### WHAT THIS TASK INVOLVES
Extract each line holding the word "between" from the entries.

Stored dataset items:

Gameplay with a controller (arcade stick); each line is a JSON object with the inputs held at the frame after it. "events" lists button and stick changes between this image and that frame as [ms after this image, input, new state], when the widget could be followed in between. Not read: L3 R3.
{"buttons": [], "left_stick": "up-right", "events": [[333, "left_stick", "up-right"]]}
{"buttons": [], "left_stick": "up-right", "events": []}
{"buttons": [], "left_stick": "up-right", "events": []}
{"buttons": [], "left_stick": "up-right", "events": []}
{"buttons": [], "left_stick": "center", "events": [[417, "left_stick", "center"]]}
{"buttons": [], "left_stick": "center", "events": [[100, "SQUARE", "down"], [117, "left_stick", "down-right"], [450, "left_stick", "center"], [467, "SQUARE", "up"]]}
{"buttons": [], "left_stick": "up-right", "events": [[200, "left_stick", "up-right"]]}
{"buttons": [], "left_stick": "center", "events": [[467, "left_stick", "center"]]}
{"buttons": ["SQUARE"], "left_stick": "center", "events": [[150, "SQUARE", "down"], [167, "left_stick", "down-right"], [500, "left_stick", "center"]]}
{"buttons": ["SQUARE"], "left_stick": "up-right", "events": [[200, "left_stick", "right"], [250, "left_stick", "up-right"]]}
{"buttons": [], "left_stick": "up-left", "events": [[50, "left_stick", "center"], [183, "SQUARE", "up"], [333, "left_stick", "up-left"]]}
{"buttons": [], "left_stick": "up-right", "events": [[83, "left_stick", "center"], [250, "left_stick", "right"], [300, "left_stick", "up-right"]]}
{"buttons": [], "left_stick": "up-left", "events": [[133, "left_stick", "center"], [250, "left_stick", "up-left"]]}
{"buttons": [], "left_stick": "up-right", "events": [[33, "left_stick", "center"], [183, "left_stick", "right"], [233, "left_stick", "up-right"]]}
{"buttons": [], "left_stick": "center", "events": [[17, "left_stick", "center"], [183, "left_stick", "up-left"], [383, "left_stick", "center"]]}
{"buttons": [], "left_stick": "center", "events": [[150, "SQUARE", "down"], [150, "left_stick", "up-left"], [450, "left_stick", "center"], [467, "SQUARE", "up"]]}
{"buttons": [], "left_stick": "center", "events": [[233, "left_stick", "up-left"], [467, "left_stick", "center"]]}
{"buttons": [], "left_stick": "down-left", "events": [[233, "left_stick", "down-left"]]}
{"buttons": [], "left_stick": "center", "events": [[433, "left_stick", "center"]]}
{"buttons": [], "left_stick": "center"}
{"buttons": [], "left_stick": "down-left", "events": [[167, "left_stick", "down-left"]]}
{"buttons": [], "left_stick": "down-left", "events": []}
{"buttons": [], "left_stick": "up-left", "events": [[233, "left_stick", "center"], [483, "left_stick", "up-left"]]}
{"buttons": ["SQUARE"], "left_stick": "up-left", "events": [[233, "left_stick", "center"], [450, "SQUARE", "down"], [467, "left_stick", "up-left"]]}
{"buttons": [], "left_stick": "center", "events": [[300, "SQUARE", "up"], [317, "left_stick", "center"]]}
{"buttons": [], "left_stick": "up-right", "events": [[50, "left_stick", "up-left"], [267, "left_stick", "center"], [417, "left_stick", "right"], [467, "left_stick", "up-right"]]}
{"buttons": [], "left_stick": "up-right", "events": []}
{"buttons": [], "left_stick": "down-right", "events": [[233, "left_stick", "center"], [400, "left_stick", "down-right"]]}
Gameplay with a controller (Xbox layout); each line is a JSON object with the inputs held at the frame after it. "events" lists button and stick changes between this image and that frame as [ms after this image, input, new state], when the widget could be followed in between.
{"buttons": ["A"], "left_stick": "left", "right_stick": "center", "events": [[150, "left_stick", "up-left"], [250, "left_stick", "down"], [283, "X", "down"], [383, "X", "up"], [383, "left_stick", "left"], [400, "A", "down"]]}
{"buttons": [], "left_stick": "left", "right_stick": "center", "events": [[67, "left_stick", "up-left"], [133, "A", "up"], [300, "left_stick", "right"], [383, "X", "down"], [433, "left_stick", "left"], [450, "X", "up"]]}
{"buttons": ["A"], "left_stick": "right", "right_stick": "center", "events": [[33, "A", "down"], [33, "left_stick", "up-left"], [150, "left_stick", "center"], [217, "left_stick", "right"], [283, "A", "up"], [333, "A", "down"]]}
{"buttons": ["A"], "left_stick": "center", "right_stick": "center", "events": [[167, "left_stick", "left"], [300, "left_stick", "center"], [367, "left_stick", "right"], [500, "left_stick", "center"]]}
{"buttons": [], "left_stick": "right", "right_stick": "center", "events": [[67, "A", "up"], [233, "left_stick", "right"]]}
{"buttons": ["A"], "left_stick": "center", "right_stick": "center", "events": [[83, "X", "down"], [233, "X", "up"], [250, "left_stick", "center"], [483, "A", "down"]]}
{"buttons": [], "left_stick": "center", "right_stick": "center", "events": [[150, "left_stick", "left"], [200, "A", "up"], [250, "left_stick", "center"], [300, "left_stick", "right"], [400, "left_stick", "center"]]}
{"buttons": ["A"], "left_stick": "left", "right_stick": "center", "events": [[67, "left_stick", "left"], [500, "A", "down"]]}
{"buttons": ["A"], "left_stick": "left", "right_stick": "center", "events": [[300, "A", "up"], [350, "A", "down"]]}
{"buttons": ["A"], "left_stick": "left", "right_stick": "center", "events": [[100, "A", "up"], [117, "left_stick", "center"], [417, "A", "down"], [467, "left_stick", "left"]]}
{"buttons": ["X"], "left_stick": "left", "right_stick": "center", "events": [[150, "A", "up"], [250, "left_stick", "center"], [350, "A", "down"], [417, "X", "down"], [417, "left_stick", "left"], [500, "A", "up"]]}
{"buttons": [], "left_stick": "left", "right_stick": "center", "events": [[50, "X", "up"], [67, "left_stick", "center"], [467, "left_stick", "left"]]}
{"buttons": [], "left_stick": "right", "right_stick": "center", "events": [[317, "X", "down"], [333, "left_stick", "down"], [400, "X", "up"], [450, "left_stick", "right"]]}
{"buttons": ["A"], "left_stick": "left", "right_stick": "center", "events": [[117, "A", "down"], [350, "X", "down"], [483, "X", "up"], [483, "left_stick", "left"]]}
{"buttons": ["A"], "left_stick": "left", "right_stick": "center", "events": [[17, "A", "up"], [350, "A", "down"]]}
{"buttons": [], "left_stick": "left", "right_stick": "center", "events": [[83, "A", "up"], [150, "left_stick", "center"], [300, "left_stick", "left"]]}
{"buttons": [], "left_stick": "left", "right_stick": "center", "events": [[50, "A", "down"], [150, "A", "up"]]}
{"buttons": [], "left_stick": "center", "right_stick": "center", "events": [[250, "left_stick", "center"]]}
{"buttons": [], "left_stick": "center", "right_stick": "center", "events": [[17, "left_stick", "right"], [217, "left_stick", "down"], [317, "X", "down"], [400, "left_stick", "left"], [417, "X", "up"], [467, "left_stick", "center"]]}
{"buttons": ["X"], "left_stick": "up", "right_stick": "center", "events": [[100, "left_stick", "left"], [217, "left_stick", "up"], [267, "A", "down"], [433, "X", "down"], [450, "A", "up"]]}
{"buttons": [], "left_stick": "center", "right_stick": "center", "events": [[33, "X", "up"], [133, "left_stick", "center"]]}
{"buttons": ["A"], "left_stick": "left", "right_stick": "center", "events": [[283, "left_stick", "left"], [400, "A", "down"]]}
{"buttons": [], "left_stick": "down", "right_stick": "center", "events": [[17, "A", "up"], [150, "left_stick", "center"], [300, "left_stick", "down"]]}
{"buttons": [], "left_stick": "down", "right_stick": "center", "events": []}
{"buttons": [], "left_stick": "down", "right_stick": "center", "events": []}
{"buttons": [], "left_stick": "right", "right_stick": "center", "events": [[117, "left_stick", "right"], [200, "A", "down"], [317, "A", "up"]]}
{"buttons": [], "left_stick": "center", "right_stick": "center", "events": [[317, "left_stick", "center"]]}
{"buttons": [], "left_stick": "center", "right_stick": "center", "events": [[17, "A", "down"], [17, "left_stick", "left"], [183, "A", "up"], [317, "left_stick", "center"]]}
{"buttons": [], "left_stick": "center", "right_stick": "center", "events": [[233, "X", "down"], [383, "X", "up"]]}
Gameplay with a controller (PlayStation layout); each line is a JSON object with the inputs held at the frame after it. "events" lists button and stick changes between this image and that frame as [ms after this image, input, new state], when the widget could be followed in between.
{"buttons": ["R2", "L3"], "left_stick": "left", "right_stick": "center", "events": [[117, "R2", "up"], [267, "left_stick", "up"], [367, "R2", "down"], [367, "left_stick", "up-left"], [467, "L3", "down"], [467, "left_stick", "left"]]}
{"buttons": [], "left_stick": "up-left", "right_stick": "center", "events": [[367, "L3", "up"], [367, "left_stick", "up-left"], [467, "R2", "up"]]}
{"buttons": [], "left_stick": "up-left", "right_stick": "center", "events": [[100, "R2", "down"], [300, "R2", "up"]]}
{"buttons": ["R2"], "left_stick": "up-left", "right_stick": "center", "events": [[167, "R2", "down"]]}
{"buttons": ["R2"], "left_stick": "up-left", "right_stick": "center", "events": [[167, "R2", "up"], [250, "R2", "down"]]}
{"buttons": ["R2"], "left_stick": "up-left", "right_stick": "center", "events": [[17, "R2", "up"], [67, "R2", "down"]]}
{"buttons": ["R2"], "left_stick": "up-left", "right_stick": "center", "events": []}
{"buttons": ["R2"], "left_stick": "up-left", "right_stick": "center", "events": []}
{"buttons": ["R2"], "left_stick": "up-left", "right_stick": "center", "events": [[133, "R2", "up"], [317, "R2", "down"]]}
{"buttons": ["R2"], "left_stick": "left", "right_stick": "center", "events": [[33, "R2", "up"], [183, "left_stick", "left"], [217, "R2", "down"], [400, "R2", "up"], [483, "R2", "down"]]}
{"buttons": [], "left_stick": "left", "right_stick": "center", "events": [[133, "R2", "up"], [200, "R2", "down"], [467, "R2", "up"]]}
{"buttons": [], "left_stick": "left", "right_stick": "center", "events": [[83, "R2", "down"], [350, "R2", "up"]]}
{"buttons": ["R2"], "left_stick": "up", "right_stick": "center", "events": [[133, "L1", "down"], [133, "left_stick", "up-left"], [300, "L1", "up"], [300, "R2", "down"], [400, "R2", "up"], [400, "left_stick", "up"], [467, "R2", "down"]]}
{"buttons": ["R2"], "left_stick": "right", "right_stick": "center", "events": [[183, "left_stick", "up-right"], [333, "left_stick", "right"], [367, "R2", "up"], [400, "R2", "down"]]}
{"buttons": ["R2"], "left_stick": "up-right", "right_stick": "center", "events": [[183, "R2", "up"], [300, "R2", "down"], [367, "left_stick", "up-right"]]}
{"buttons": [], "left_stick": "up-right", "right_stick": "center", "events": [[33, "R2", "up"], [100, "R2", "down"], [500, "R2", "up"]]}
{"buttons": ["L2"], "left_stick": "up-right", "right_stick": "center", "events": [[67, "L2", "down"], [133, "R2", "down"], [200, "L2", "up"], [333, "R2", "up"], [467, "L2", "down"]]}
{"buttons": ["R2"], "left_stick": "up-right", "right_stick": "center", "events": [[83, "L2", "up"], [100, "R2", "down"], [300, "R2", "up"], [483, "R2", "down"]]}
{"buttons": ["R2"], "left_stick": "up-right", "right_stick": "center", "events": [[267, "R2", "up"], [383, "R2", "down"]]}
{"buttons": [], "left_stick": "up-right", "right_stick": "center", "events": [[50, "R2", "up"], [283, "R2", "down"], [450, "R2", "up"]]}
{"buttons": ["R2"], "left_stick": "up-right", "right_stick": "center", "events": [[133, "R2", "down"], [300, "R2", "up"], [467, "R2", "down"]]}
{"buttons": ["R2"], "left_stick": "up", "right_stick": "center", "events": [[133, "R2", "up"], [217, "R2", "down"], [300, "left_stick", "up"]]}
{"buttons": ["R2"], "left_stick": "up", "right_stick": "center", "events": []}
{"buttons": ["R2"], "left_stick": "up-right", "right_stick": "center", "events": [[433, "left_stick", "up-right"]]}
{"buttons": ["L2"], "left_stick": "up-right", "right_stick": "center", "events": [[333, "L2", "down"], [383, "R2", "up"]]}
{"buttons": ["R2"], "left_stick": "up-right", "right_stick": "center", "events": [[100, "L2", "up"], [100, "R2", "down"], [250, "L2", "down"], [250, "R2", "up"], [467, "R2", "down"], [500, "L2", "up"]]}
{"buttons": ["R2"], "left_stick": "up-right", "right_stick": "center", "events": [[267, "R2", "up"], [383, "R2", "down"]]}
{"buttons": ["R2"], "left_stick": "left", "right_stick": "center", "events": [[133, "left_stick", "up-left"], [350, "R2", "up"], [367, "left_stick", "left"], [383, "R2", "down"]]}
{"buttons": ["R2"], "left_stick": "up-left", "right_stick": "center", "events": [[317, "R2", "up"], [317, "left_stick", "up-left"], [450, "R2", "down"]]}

### TASK RESPONSE
Gameplay with a controller (arcade stick); each line is a JSON object with the inputs held at the frame after it. "events" lists button and stick changes between this image and that frame as [ms after this image, input, new state], when the widget could be followed in between. Not read: L3 R3.
Gameplay with a controller (Xbox layout); each line is a JSON object with the inputs held at the frame after it. "events" lists button and stick changes between this image and that frame as [ms after this image, input, new state], when the widget could be followed in between.
Gameplay with a controller (PlayStation layout); each line is a JSON object with the inputs held at the frame after it. "events" lists button and stick changes between this image and that frame as [ms after this image, input, new state], when the widget could be followed in between.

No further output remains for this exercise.